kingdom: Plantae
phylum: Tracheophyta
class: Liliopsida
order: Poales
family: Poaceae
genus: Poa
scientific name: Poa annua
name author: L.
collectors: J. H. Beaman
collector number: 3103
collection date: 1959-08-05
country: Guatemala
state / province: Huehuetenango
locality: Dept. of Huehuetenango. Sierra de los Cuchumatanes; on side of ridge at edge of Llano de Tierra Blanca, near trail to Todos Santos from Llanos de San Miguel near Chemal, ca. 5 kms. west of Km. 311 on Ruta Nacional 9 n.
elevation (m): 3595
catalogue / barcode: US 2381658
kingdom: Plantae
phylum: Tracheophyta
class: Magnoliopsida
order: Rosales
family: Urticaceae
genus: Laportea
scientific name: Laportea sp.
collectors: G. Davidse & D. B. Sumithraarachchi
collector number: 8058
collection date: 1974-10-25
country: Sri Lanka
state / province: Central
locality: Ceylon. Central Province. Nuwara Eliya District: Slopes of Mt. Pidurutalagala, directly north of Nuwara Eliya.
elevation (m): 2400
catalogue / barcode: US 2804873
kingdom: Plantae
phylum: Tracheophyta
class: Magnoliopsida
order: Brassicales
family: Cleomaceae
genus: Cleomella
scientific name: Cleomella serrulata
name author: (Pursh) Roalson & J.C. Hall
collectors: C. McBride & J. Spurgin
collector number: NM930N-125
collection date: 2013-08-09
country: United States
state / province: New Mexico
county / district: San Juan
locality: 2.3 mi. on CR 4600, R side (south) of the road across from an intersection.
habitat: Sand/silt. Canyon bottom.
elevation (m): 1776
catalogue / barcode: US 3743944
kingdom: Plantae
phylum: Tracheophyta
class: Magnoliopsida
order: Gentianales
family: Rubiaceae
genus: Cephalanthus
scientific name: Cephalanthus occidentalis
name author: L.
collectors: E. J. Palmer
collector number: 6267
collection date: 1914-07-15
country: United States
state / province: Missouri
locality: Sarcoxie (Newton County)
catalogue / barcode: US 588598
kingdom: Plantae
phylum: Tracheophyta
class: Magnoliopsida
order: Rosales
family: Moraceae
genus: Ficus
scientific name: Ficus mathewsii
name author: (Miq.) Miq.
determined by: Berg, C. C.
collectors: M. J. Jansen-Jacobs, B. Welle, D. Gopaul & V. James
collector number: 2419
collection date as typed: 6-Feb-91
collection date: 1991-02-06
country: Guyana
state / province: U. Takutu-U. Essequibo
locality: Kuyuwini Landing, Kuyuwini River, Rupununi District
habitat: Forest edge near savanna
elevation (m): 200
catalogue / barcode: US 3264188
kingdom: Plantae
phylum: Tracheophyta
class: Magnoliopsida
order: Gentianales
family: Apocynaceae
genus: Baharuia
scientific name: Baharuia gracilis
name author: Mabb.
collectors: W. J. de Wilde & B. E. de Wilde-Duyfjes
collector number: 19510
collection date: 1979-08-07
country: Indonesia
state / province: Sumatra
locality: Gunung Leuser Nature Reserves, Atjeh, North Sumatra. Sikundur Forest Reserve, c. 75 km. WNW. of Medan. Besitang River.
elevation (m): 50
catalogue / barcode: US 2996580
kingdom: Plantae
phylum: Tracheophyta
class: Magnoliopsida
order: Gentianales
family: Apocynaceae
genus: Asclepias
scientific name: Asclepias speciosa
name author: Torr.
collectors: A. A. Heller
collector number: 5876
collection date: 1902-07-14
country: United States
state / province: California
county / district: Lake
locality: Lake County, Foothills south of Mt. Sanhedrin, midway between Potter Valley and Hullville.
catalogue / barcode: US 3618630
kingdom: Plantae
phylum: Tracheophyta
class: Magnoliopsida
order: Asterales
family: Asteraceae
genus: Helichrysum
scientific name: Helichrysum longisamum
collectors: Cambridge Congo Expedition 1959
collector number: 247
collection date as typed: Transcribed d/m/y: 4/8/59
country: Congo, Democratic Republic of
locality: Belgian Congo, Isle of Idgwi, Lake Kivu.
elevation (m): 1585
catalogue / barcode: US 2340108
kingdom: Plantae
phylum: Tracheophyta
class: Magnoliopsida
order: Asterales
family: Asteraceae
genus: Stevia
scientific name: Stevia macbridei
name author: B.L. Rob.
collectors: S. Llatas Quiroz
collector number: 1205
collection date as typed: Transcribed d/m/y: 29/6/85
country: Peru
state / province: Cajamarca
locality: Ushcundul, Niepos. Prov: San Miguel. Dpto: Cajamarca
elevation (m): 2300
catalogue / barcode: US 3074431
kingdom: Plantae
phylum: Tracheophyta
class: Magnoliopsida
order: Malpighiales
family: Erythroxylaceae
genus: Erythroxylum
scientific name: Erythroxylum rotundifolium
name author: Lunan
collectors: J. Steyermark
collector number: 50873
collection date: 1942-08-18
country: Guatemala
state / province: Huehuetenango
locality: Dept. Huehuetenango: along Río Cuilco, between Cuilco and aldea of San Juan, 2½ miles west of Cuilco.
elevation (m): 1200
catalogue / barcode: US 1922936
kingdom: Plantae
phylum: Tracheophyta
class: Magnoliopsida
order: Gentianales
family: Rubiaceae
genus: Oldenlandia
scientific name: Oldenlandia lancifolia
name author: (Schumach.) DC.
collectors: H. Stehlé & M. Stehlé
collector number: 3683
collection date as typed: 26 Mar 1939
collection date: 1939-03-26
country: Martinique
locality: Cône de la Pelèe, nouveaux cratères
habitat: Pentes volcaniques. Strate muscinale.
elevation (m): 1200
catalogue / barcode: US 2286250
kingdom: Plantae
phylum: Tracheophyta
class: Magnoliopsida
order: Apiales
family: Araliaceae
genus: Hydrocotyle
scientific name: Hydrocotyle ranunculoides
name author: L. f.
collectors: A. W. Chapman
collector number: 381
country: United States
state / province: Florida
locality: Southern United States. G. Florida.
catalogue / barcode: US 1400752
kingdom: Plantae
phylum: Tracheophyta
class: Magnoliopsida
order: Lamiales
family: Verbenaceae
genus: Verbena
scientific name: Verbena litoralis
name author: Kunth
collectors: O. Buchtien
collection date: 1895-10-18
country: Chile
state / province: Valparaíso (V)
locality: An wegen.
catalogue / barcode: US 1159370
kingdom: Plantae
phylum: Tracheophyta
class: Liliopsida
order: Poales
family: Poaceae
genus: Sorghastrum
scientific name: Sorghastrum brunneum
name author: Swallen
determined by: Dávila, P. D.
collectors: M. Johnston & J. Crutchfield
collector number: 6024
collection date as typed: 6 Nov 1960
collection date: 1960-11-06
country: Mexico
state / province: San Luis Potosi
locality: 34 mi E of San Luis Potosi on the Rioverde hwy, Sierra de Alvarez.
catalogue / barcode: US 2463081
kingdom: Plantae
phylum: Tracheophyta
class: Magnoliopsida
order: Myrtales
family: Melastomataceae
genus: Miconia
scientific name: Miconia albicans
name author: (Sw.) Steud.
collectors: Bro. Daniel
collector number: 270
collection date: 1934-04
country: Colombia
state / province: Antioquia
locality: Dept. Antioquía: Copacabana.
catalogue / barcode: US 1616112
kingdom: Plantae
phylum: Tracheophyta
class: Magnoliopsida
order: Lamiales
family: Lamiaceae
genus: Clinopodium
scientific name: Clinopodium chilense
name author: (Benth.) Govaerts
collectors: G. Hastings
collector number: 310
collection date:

_AIM_: Put the lines of every row above into a numbered list, and leave out any blank lines.

_SOLUTION FOR THIS TASK_:
1. kingdom: Plantae
2. phylum: Tracheophyta
3. class: Liliopsida
4. order: Poales
5. family: Poaceae
6. genus: Poa
7. scientific name: Poa annua
8. name author: L.
9. collectors: J. H. Beaman
10. collector number: 3103
11. collection date: 1959-08-05
12. country: Guatemala
13. state / province: Huehuetenango
14. locality: Dept. of Huehuetenango. Sierra de los Cuchumatanes; on side of ridge at edge of Llano de Tierra Blanca, near trail to Todos Santos from Llanos de San Miguel near Chemal, ca. 5 kms. west of Km. 311 on Ruta Nacional 9 n.
15. elevation (m): 3595
16. catalogue / barcode: US 2381658
17. kingdom: Plantae
18. phylum: Tracheophyta
19. class: Magnoliopsida
20. order: Rosales
21. family: Urticaceae
22. genus: Laportea
23. scientific name: Laportea sp.
24. collectors: G. Davidse & D. B. Sumithraarachchi
25. collector number: 8058
26. collection date: 1974-10-25
27. country: Sri Lanka
28. state / province: Central
29. locality: Ceylon. Central Province. Nuwara Eliya District: Slopes of Mt. Pidurutalagala, directly north of Nuwara Eliya.
30. elevation (m): 2400
31. catalogue / barcode: US 2804873
32. kingdom: Plantae
33. phylum: Tracheophyta
34. class: Magnoliopsida
35. order: Brassicales
36. family: Cleomaceae
37. genus: Cleomella
38. scientific name: Cleomella serrulata
39. name author: (Pursh) Roalson & J.C. Hall
40. collectors: C. McBride & J. Spurgin
41. collector number: NM930N-125
42. collection date: 2013-08-09
43. country: United States
44. state / province: New Mexico
45. county / district: San Juan
46. locality: 2.3 mi. on CR 4600, R side (south) of the road across from an intersection.
47. habitat: Sand/silt. Canyon bottom.
48. elevation (m): 1776
49. catalogue / barcode: US 3743944
50. kingdom: Plantae
51. phylum: Tracheophyta
52. class: Magnoliopsida
53. order: Gentianales
54. family: Rubiaceae
55. genus: Cephalanthus
56. scientific name: Cephalanthus occidentalis
57. name author: L.
58. collectors: E. J. Palmer
59. collector number: 6267
60. collection date: 1914-07-15
61. country: United States
62. state / province: Missouri
63. locality: Sarcoxie (Newton County)
64. catalogue / barcode: US 588598
65. kingdom: Plantae
66. phylum: Tracheophyta
67. class: Magnoliopsida
68. order: Rosales
69. family: Moraceae
70. genus: Ficus
71. scientific name: Ficus mathewsii
72. name author: (Miq.) Miq.
73. determined by: Berg, C. C.
74. collectors: M. J. Jansen-Jacobs, B. Welle, D. Gopaul & V. James
75. collector number: 2419
76. collection date as typed: 6-Feb-91
77. collection date: 1991-02-06
78. country: Guyana
79. state / province: U. Takutu-U. Essequibo
80. locality: Kuyuwini Landing, Kuyuwini River, Rupununi District
81. habitat: Forest edge near savanna
82. elevation (m): 200
83. catalogue / barcode: US 3264188
84. kingdom: Plantae
85. phylum: Tracheophyta
86. class: Magnoliopsida
87. order: Gentianales
88. family: Apocynaceae
89. genus: Baharuia
90. scientific name: Baharuia gracilis
91. name author: Mabb.
92. collectors: W. J. de Wilde & B. E. de Wilde-Duyfjes
93. collector number: 19510
94. collection date: 1979-08-07
95. country: Indonesia
96. state / province: Sumatra
97. locality: Gunung Leuser Nature Reserves, Atjeh, North Sumatra. Sikundur Forest Reserve, c. 75 km. WNW. of Medan. Besitang River.
98. elevation (m): 50
99. catalogue / barcode: US 2996580
100. kingdom: Plantae
101. phylum: Tracheophyta
102. class: Magnoliopsida
103. order: Gentianales
104. family: Apocynaceae
105. genus: Asclepias
106. scientific name: Asclepias speciosa
107. name author: Torr.
108. collectors: A. A. Heller
109. collector number: 5876
110. collection date: 1902-07-14
111. country: United States
112. state / province: California
113. county / district: Lake
114. locality: Lake County, Foothills south of Mt. Sanhedrin, midway between Potter Valley and Hullville.
115. catalogue / barcode: US 3618630
116. kingdom: Plantae
117. phylum: Tracheophyta
118. class: Magnoliopsida
119. order: Asterales
120. family: Asteraceae
121. genus: Helichrysum
122. scientific name: Helichrysum longisamum
123. collectors: Cambridge Congo Expedition 1959
124. collector number: 247
125. collection date as typed: Transcribed d/m/y: 4/8/59
126. country: Congo, Democratic Republic of
127. locality: Belgian Congo, Isle of Idgwi, Lake Kivu.
128. elevation (m): 1585
129. catalogue / barcode: US 2340108
130. kingdom: Plantae
131. phylum: Tracheophyta
132. class: Magnoliopsida
133. order: Asterales
134. family: Asteraceae
135. genus: Stevia
136. scientific name: Stevia macbridei
137. name author: B.L. Rob.
138. collectors: S. Llatas Quiroz
139. collector number: 1205
140. collection date as typed: Transcribed d/m/y: 29/6/85
141. country: Peru
142. state / province: Cajamarca
143. locality: Ushcundul, Niepos. Prov: San Miguel. Dpto: Cajamarca
144. elevation (m): 2300
145. catalogue / barcode: US 3074431
146. kingdom: Plantae
147. phylum: Tracheophyta
148. class: Magnoliopsida
149. order: Malpighiales
150. family: Erythroxylaceae
151. genus: Erythroxylum
152. scientific name: Erythroxylum rotundifolium
153. name author: Lunan
154. collectors: J. Steyermark
155. collector number: 50873
156. collection date: 1942-08-18
157. country: Guatemala
158. state / province: Huehuetenango
159. locality: Dept. Huehuetenango: along Río Cuilco, between Cuilco and aldea of San Juan, 2½ miles west of Cuilco.
160. elevation (m): 1200
161. catalogue / barcode: US 1922936
162. kingdom: Plantae
163. phylum: Tracheophyta
164. class: Magnoliopsida
165. order: Gentianales
166. family: Rubiaceae
167. genus: Oldenlandia
168. scientific name: Oldenlandia lancifolia
169. name author: (Schumach.) DC.
170. collectors: H. Stehlé & M. Stehlé
171. collector number: 3683
172. collection date as typed: 26 Mar 1939
173. collection date: 1939-03-26
174. country: Martinique
175. locality: Cône de la Pelèe, nouveaux cratères
176. habitat: Pentes volcaniques. Strate muscinale.
177. elevation (m): 1200
178. catalogue / barcode: US 2286250
179. kingdom: Plantae
180. phylum: Tracheophyta
181. class: Magnoliopsida
182. order: Apiales
183. family: Araliaceae
184. genus: Hydrocotyle
185. scientific name: Hydrocotyle ranunculoides
186. name author: L. f.
187. collectors: A. W. Chapman
188. collector number: 381
189. country: United States
190. state / province: Florida
191. locality: Southern United States. G. Florida.
192. catalogue / barcode: US 1400752
193. kingdom: Plantae
194. phylum: Tracheophyta
195. class: Magnoliopsida
196. order: Lamiales
197. family: Verbenaceae
198. genus: Verbena
199. scientific name: Verbena litoralis
200. name author: Kunth
201. collectors: O. Buchtien
202. collection date: 1895-10-18
203. country: Chile
204. state / province: Valparaíso (V)
205. locality: An wegen.
206. catalogue / barcode: US 1159370
207. kingdom: Plantae
208. phylum: Tracheophyta
209. class: Liliopsida
210. order: Poales
211. family: Poaceae
212. genus: Sorghastrum
213. scientific name: Sorghastrum brunneum
214. name author: Swallen
215. determined by: Dávila, P. D.
216. collectors: M. Johnston & J. Crutchfield
217. collector number: 6024
218. collection date as typed: 6 Nov 1960
219. collection date: 1960-11-06
220. country: Mexico
221. state / province: San Luis Potosi
222. locality: 34 mi E of San Luis Potosi on the Rioverde hwy, Sierra de Alvarez.
223. catalogue / barcode: US 2463081
224. kingdom: Plantae
225. phylum: Tracheophyta
226. class: Magnoliopsida
227. order: Myrtales
228. family: Melastomataceae
229. genus: Miconia
230. scientific name: Miconia albicans
231. name author: (Sw.) Steud.
232. collectors: Bro. Daniel
233. collector number: 270
234. collection date: 1934-04
235. country: Colombia
236. state / province: Antioquia
237. locality: Dept. Antioquía: Copacabana.
238. catalogue / barcode: US 1616112
239. kingdom: Plantae
240. phylum: Tracheophyta
241. class: Magnoliopsida
242. order: Lamiales
243. family: Lamiaceae
244. genus: Clinopodium
245. scientific name: Clinopodium chilense
246. name author: (Benth.) Govaerts
247. collectors: G. Hastings
248. collector number: 310
249. collection date:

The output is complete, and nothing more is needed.